Semantic ranking in Azure AI Search

Artikkeli
12/11/2024

In Azure AI Search, semantic ranker is a feature that measurably improves search relevance by using Microsoft's language understanding models to rerank search results. This article is a high-level introduction to help you understand the behaviors and benefits of semantic ranker.

Semantic ranker is a premium feature, billed by usage. We recommend this article for background, but if you'd rather get started, follow these steps.

Note

Semantic ranker doesn't use generative AI or vectors. If you're looking for vectors and similarity search, see Vector search in Azure AI Search for details.

What is semantic ranking?

Semantic ranker is a collection of query-side capabilities that improve the quality of an initial BM25-ranked or RRF-ranked search result for text-based queries, vector queries, and hybrid queries. When you enable it on your search service, semantic ranking extends the query execution pipeline in two ways:

First, it adds secondary ranking over an initial result set that was scored using BM25 or Reciprocal Rank Fusion (RRF). This secondary ranking uses multi-lingual, deep learning models adapted from Microsoft Bing to promote the most semantically relevant results.
Second, it extracts and returns captions and answers in the response, which you can render on a search page to improve the user's search experience.

Here are the capabilities of the semantic reranker.

Capability	Description
L2 ranking	Uses the context or semantic meaning of a query to compute a new relevance score over preranked results.
Semantic captions and highlights	Extracts verbatim sentences and phrases from fields that best summarize the content, with highlights over key passages for easy scanning. Captions that summarize a result are useful when individual content fields are too dense for the search results page. Highlighted text elevates the most relevant terms and phrases so that users can quickly determine why a match was considered relevant.
Semantic answers	An optional and extra substructure returned from a semantic query. It provides a direct answer to a query that looks like a question. It requires that a document has text with the characteristics of an answer.

How semantic ranker works

Semantic ranker feeds a query and results to language understanding models hosted by Microsoft and scans for better matches.

The following illustration explains the concept. Consider the term "capital". It has different meanings depending on whether the context is finance, law, geography, or grammar. Through language understanding, the semantic ranker can detect context and promote results that fit query intent.

Semantic ranking is both resource and time intensive. In order to complete processing within the expected latency of a query operation, inputs to the semantic ranker are consolidated and reduced so that the reranking step can be completed as quickly as possible.

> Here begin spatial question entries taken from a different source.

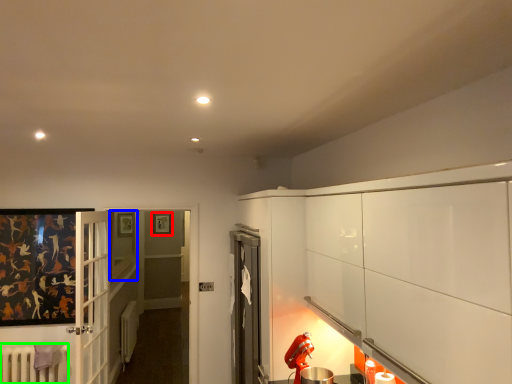
Question: Which object is positioned closest to picture frame (highlighted by a red box)? Select from window (highlighted by a blue box) and radiator (highlighted by a green box).

Choices:
 (A) window
 (B) radiator

Answer: (A)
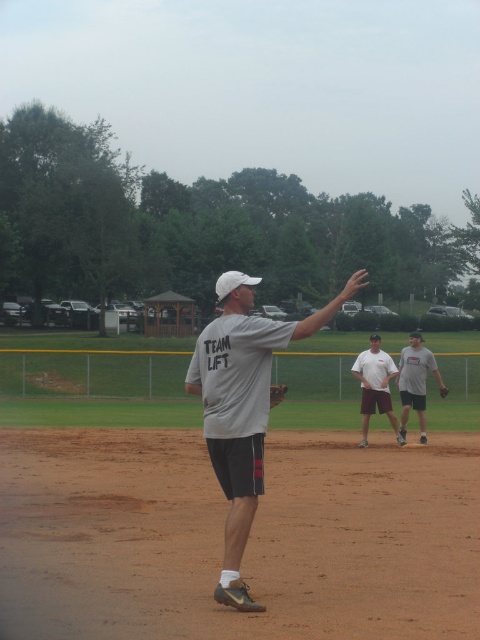
You are a photographer trying to capture a photo of the brown dirt field at center and the white cotton shirt at center. Which object should you zoom in on to make them appear larger in the photo?

The white cotton shirt at center is larger than the brown dirt field at center, so you should zoom in on the white cotton shirt at center to make it appear larger in the photo.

There are three steps to semantic ranking:

Collect and summarize inputs
Score results using the semantic ranker
Output rescored results, captions, and answers

How inputs are collected and summarized

In semantic ranking, the query subsystem passes search results as an input to summarization and ranking models. Because the ranking models have input size constraints and are processing intensive, search results must be sized and structured (summarized) for efficient handling.

Semantic ranker starts with a BM25-ranked result from a text query or an RRF-ranked result from a vector or hybrid query. Only text fields are used in the reranking exercise, and only the top 50 results progress to semantic ranking, even if results include more than 50. Typically, fields used in semantic ranking are informational and descriptive.
For each document in the search result, the summarization model accepts up to 2,000 tokens, where a token is approximately 10 characters. Inputs are assembled from the "title", "keyword", and "content" fields listed in the semantic configuration.
Excessively long strings are trimmed to ensure the overall length meets the input requirements of the summarization step. This trimming exercise is why it's important to add fields to your semantic configuration in priority order. If you have very large documents with text-heavy fields, anything after the maximum limit is ignored.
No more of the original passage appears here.